> [Instructions to follow]:
Would you print all of the records below exactly, without skipping any?

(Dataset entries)
========

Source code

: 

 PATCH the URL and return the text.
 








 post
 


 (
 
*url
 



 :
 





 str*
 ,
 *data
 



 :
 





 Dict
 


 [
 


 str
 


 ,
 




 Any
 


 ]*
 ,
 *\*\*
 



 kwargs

========

> [Expected output]:
Source code

: 

 PATCH the URL and return the text.
 








 post
 


 (
 
*url
 



 :
 





 str*
 ,
 *data
 



 :
 





 Dict
 


 [
 


 str
 


 ,
 




 Any
 


 ]*
 ,
 *\*\*
 



 kwargs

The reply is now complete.